Bringing a different perspective to the music of tango, The Tango Decades is an 8-part series focusing on a horizontal slice of what was hot, decade by decade, as tango blossomed over 40 years. This fifth episode is focused on 1945 to 1949, and explores how the role of the singer was linked to developments in recording technologies. That’s this Sunday on Tango Capital, 7:00pm to 8:00pm:
- broadcasting on 2xxfm 98.3 in Canberra,
- streaming live and also on demand from http://www.2xxfm.org.au
Image: The history of tango is intertwined with the development of audio technologies and none more so than recording. Tango started to emerge in the mid-19th century but recording technology was only widely available from 1888. There are fragments of tango recordings from the 1890s but these may not be commercial; use of the technology was not widespread in Argentina and they may be ‘one-off’ as early cylinder players also made recordings. Then a series of technical improvements between 1895 and 1903 gave shellac discs advantages over wax cylinders, but the real impact was that discs were cheaper to make and much more compact for packaging and storage; with a big price differential they effectively displaced cylinders by 1910.

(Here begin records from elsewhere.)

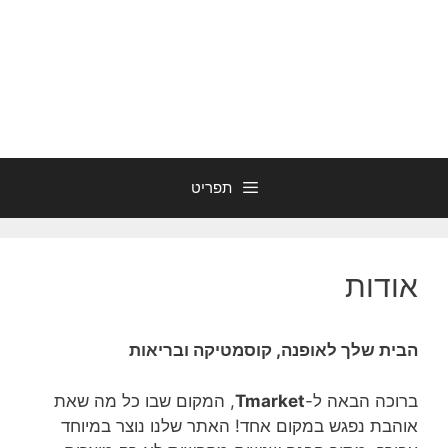
תפריט
אודות
הבית שלך לאופנה, קוסמטיקה ובריאות
ברוכה הבאה ל-
Tmarket
, המקום שבו כל מה שאת
אוהבת נפגש במקום אחד! האתר שלנו נוצר במיוחד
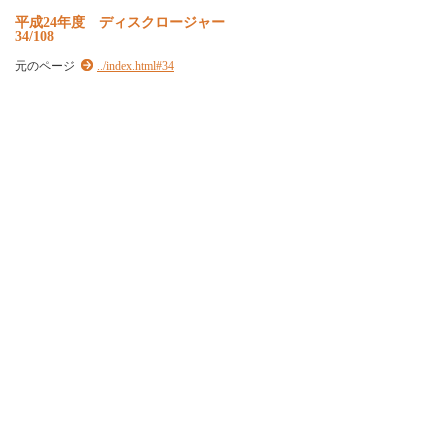
平
成
2
4
年
度
デ
ィ
ス
ク
ロ
ー
ジ
ャ
ー
34/108
元のページ
../index.html#34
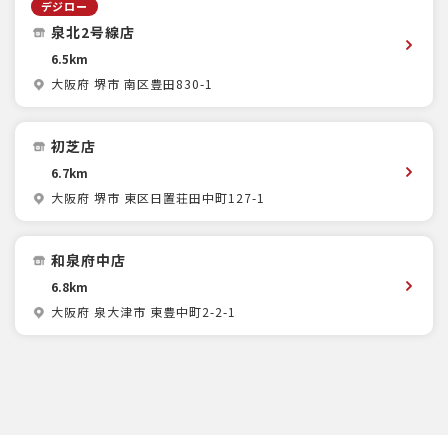
デジロー
泉北2号線店
6.5km
大阪府 堺市 南区豊田830-1
初芝店
6.7km
大阪府 堺市 東区日置荘田中町127-1
和泉府中店
6.8km
大阪府 泉大津市 東豊中町2-2-1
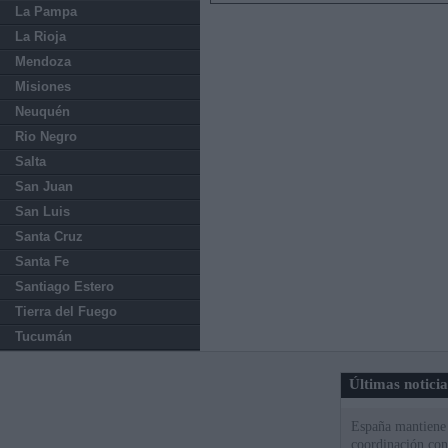
La Pampa
La Rioja
Mendoza
Misiones
Neuquén
Rio Negro
Salta
San Juan
San Luis
Santa Cruz
Santa Fe
Santiago Estero
Tierra del Fuego
Tucumán
Últimas notici
España mantiene l
coordinación con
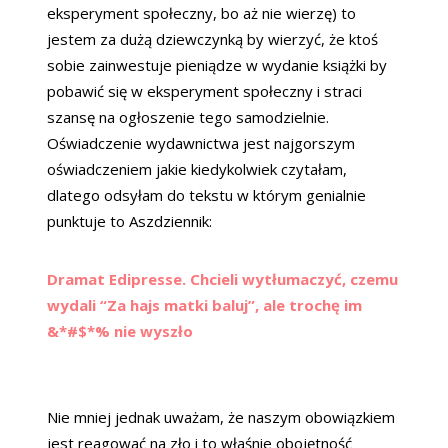
eksperyment społeczny, bo aż nie wierzę) to
jestem za dużą dziewczynką by wierzyć, że ktoś
sobie zainwestuje pieniądze w wydanie książki by
pobawić się w eksperyment społeczny i straci
szansę na ogłoszenie tego samodzielnie.
Oświadczenie wydawnictwa jest najgorszym
oświadczeniem jakie kiedykolwiek czytałam,
dlatego odsyłam do tekstu w którym genialnie
punktuje to Aszdziennik:
Dramat Edipresse. Chcieli wytłumaczyć, czemu
wydali “Za hajs matki baluj”, ale trochę im
&*#$*% nie wyszło
Nie mniej jednak uważam, że naszym obowiązkiem
jest reagować na zło i to właśnie obojętność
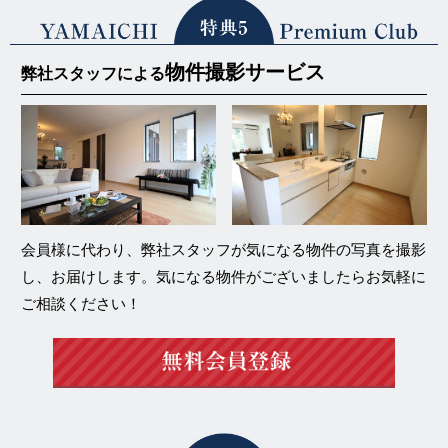
物件撮影サービス
弊社スタッフによる
会員様に代わり、弊社スタッフが気になる物件の写真を撮影
し、お届けします。気になる物件がございましたらお気軽に
ご相談ください！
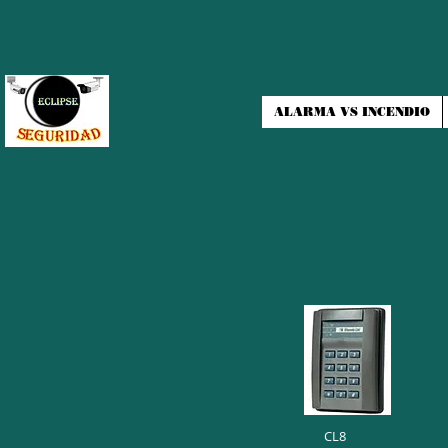
ALARMA VS INCENDIO
CL8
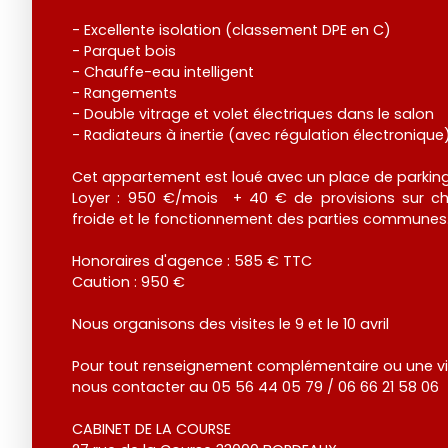
- Excellente isolation (classement DPE en C)
- Parquet bois
- Chauffe-eau intelligent
- Rangements
- Double vitrage et volet électriques dans le salon
- Radiateurs à inertie (avec régulation électronique
Cet appartement est loué avec un place de parking 
Loyer : 950 €/mois + 40 € de provisions sur c
froide et le fonctionnement des parties communes
Honoraires d'agence : 585 € TTC
Caution : 950 €
Nous organisons des visites le 9 et le 10 avril
Pour tout renseignement complémentaire ou une visi
nous contacter au 05 56 44 05 79 / 06 66 21 58 06
CABINET DE LA COURSE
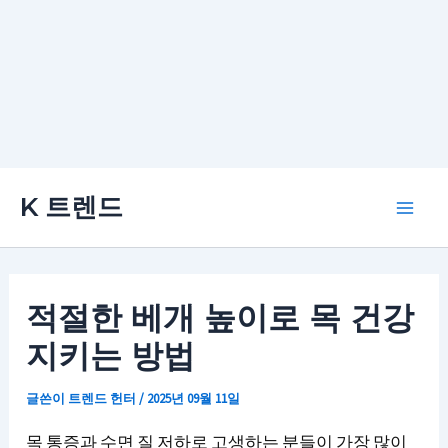
콘
K 트렌드
텐
Main
츠
로
Men
건
적절한 베개 높이로 목 건강
너
지키는 방법
뛰
기
글쓴이
트렌드 헌터
/
2025년 09월 11일
목 통증과 수면 질 저하로 고생하는 분들이 가장 많이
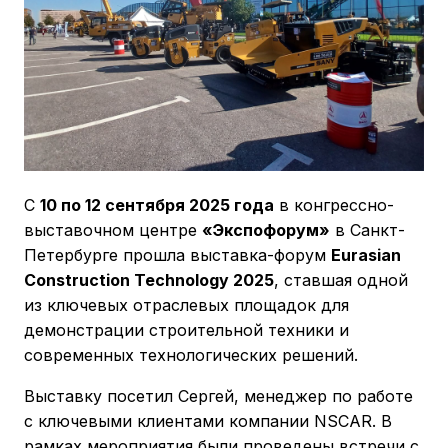
С
10 по 12 сентября 2025 года
в конгрессно-
выставочном центре
«Экспофорум»
в Санкт-
Петербурге прошла выставка-форум
Eurasian
Construction Technology 2025
, ставшая одной
из ключевых отраслевых площадок для
демонстрации строительной техники и
современных технологических решений.
Выставку посетил Сергей, менеджер по работе
с ключевыми клиентами компании NSCAR. В
рамках мероприятия были проведены встречи с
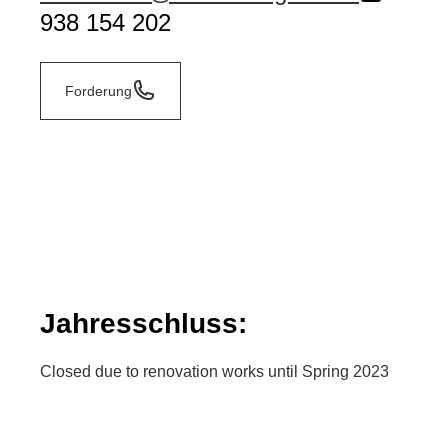
938 154 202
Forderung
Jahresschluss:
Closed due to renovation works until Spring 2023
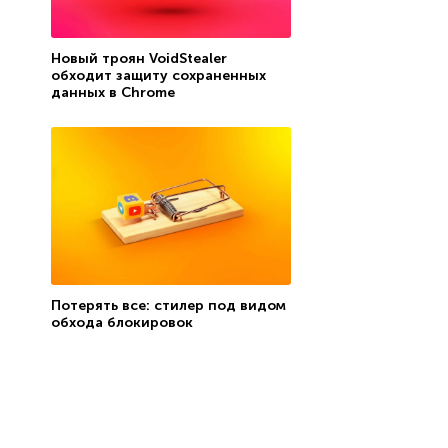
Новый троян VoidStealer
обходит защиту сохраненных
данных в Chrome
Потерять все: стилер под видом
обхода блокировок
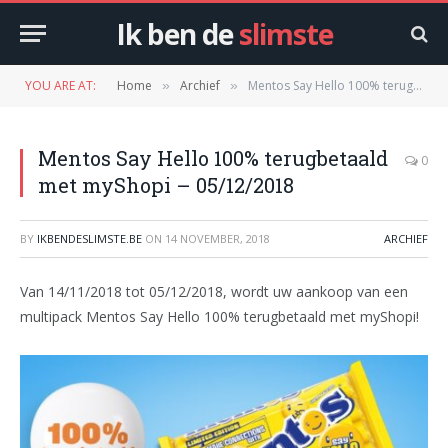
Ik ben de
slimste
YOU ARE AT:
Home
Archief
Mentos Say Hello 100% terugbetaald met myShopi – 05/12/2018
»
»
Mentos Say Hello 100% terugbetaald
0
met myShopi – 05/12/2018
BY
IKBENDESLIMSTE.BE
ON
14 NOVEMBER, 2018
ARCHIEF
Van 14/11/2018 tot 05/12/2018, wordt uw aankoop van een
multipack Mentos Say Hello 100% terugbetaald met myShopi!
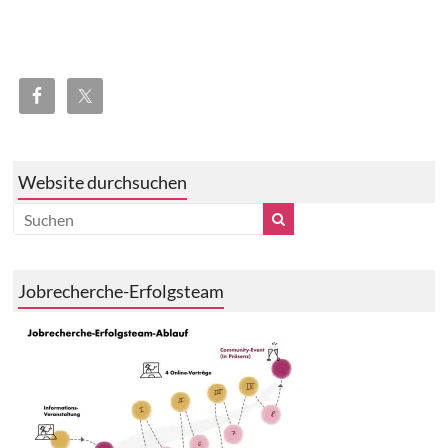
Website durchsuchen
Jobrecherche-Erfolgsteam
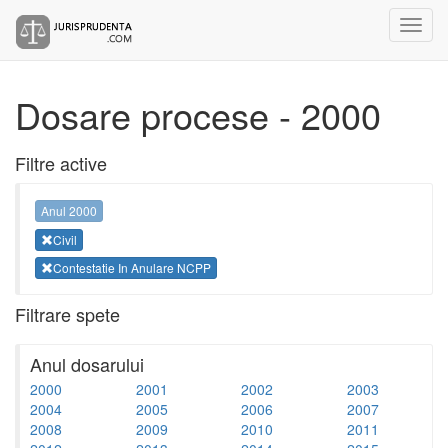
Dosare procese - 2000
Filtre active
Anul 2000
Civil
Contestatie In Anulare NCPP
Filtrare spete
Anul dosarului
2000
2001
2002
2003
2004
2005
2006
2007
2008
2009
2010
2011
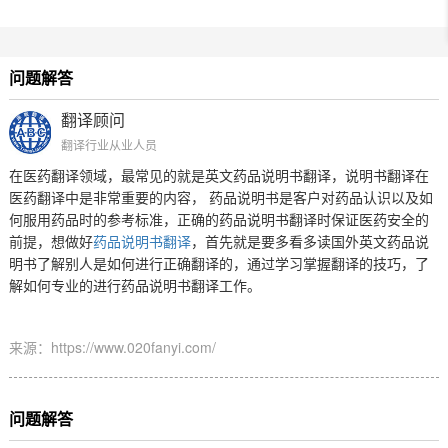
问题解答
翻译顾问
翻译行业从业人员
在医药翻译领域，最常见的就是英文药品说明书翻译，说明书翻译在
医药翻译中是非常重要的内容，
药品说明书是客户对药品认识以及如
何服用药品时的参考标准，正确的药品说明书翻译时保证医药安全的
前提，想做好
药品说明书翻译
，首先就是要多看多读国外英文药品说
明书了解别人是如何进行正确翻译的，通过学习掌握翻译的技巧，了
解如何专业的进行药品说明书翻译工作。
来源：https://www.020fanyi.com/
问题解答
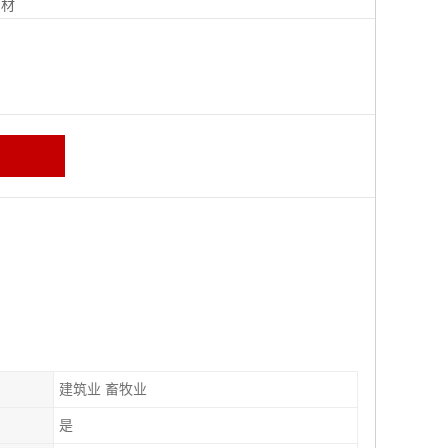
钢材
建筑业 畜牧业
是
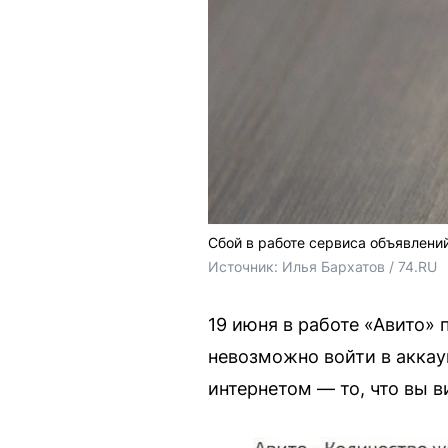
Сбой в работе сервиса объявлени
Источник: 
Илья Бархатов / 74.RU
19 июня в работе «Авито»
невозможно войти в аккау
интернетом — то, что вы в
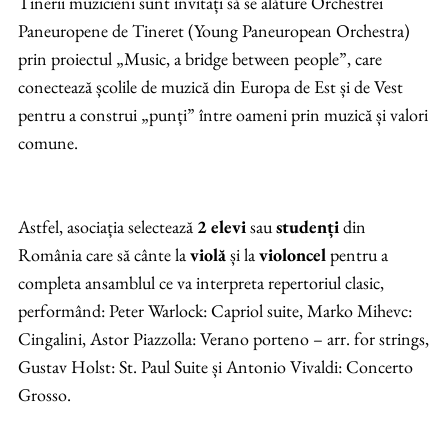
Tinerii muzicieni sunt invitați să se alăture Orchestrei
Paneuropene de Tineret (Young Paneuropean Orchestra)
prin proiectul „Music, a bridge between people”, care
conectează școlile de muzică din Europa de Est și de Vest
pentru a construi „punți” între oameni prin muzică și valori
comune.
Astfel, asociația selectează
2 elevi
sau
studenți
din
România care să cânte la
violă
și la
violoncel
pentru a
completa ansamblul ce va interpreta repertoriul clasic,
performând: Peter Warlock: Capriol suite, Marko Mihevc:
Cingalini, Astor Piazzolla: Verano porteno – arr. for strings,
Gustav Holst: St. Paul Suite și Antonio Vivaldi: Concerto
Grosso.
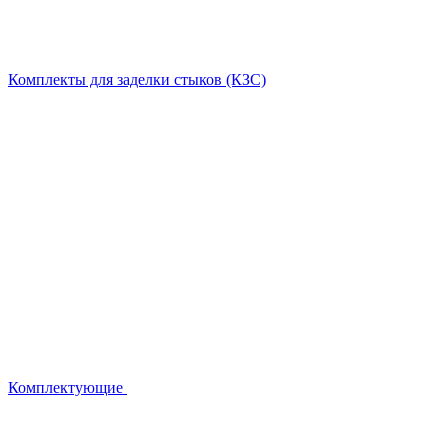
Комплекты для заделки стыков (КЗС)
Комплектующие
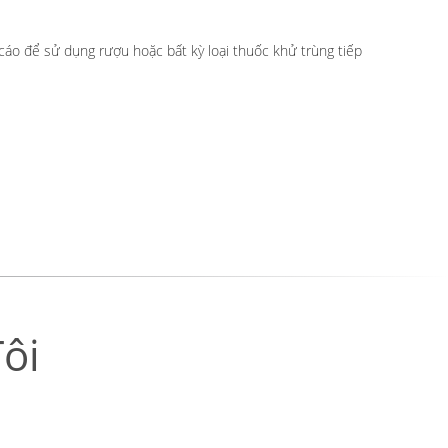
áo để sử dụng rượu hoặc bất kỳ loại thuốc khử trùng tiếp
ôi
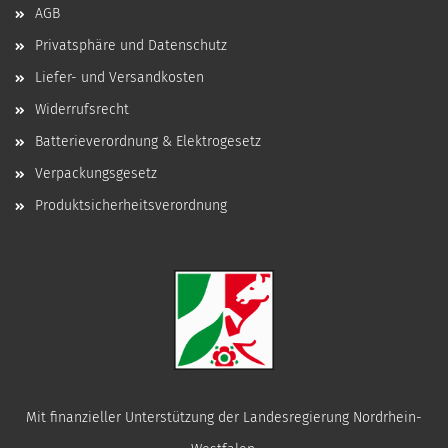
AGB
Privatsphäre und Datenschutz
Liefer- und Versandkosten
Widerrufsrecht
Batterieverordnung & Elektrogesetz
Verpackungsgesetz
Produktsicherheitsverordnung
Mit finanzieller Unterstützung der Landesregierung Nordrhein-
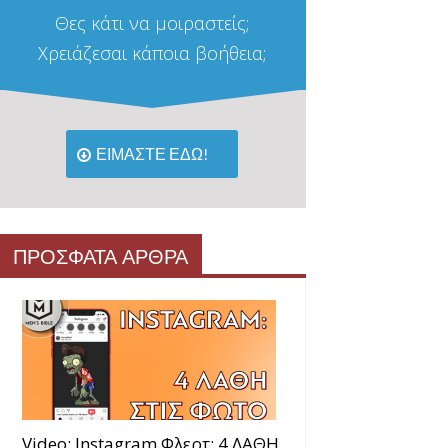
Θες κάτι να μοιραστείς;
Χρειάζεσαι κάποια βοήθεια;
ΕΙΜΑΣΤΕ ΕΔΩ!
ΠΡΟΣΦΑΤΑ ΑΡΘΡΑ
Video: Instagram Φλερτ: 4 ΛΑΘΗ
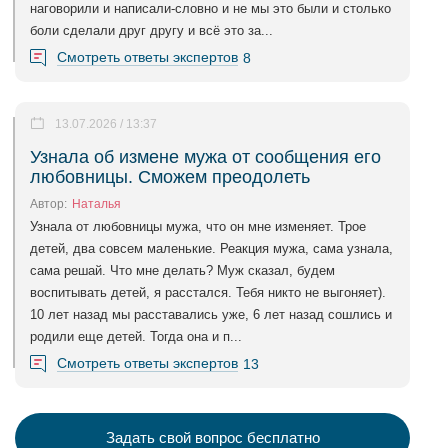
наговорили и написали-словно и не мы это были и столько
боли сделали друг другу и всё это за...
Смотреть ответы экспертов
8
13.07.2026 / 13:37
Узнала об измене мужа от сообщения его
любовницы. Сможем преодолеть
Автор:
Наталья
Узнала от любовницы мужа, что он мне изменяет. Трое
детей, два совсем маленькие. Реакция мужа, сама узнала,
сама решай. Что мне делать? Муж сказал, будем
воспитывать детей, я расстался. Тебя никто не выгоняет).
10 лет назад мы расставались уже, 6 лет назад сошлись и
родили еще детей. Тогда она и п...
Смотреть ответы экспертов
13
Задать свой вопрос бесплатно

Tango capitalised on this cheap opportunity. Pedro Maffia started recording tangos from 1911, Juan Maglio from 1912, Carlos Gardel from 1917. Key patents covering disc recordings expired around 1919 and the result was an explosion of new companies but it was not until the mid-1920s that the speed of disc recordings was standardised at 78 revolutions per minute (nominal) and domestic sales expanded. From this time popular voices such as Carlos Gardel, Azucena Maizani, and Rosita Quiroga made some recordings with tango orquestas such as Canaro’s but once electric recording using microphones instead of acoustic horns arrived in Argentina in late 1926 singing was also re-introduced by Canaro as an integral element of tango for dancing in the form of the estrabillista. Gradually the balance shifted as during the 1940s and 1950s singers drove record sales.
Recordings also changed the way tango was experienced. Tango DJs playing shellac recordings emerged in the late 1920s. Recordings also offered opportunities to radio stations as early negotiations between the then-nascent technologies of recording and radio recognised that it was to their mutual benefit to co-operate. From the 1920s onwards recordings of tango music were thus piped into every home in Buenos Aires.